# [What you are asked to do]
Rewrite the supplied text from "One aspect of" to "passage of time.", replacing "buggy" with "cart".

# [Supplied text]
»»

One aspect of the main set which irritated William Hartnell was the electric buggy. This was merely a piece of BBC studio equipment used by the scenic crew, redressed. Hartnell did not like travelling on it, and his unease is evident on screen.
There were five recording breaks planned for the evening. Two were for Peter Purves to move back and forth for his trial appearance, a third for Hartnell to move from cell to Commander's room, and a fourth to allow for the model shot of the burning Earth to be inserted.
This had been filmed on Friday 4th February, and comprised a globe full of dry-ice which could escape via a number of small holes. This was then filmed whilst a wind machine was directed at it, to make it appear as though smoke was streaking into space.
The final recording break allowed for the redressing of the command deck set, to show the passage of time.

««

# [Data excerpts]
»»

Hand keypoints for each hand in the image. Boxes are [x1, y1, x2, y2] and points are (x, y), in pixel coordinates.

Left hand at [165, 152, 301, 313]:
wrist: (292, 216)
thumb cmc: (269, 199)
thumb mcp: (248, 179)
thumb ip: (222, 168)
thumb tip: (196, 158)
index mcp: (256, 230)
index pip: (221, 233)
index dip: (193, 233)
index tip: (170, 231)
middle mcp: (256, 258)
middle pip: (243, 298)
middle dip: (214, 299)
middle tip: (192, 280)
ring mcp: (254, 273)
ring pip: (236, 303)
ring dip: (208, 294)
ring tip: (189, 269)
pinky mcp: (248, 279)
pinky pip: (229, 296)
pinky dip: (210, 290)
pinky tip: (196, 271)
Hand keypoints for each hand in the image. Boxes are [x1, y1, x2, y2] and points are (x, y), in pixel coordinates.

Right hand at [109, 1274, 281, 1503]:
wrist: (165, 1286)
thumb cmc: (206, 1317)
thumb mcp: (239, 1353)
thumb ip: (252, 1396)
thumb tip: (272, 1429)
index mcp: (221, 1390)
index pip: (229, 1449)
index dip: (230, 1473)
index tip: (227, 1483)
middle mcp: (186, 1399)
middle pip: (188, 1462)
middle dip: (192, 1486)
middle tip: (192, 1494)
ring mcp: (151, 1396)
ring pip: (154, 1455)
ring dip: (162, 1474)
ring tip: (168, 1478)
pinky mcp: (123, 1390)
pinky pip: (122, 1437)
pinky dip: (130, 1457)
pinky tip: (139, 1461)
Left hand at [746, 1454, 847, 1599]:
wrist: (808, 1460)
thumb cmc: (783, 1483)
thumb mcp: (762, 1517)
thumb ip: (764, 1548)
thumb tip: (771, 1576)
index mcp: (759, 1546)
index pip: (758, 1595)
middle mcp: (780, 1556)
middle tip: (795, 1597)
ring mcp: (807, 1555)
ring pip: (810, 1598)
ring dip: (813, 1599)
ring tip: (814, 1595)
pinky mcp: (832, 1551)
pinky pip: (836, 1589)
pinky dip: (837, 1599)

««

# [Solution]
One aspect of the main set which irritated William Hartnell was the electric cart. This was merely a piece of BBC studio equipment used by the scenic crew, redressed. Hartnell did not like travelling on it, and his unease is evident on screen.
There were five recording breaks planned for the evening. Two were for Peter Purves to move back and forth for his trial appearance, a third for Hartnell to move from cell to Commander's room, and a fourth to allow for the model shot of the burning Earth to be inserted.
This had been filmed on Friday 4th February, and comprised a globe full of dry-ice which could escape via a number of small holes. This was then filmed whilst a wind machine was directed at it, to make it appear as though smoke was streaking into space.
The final recording break allowed for the redressing of the command deck set, to show the passage of time.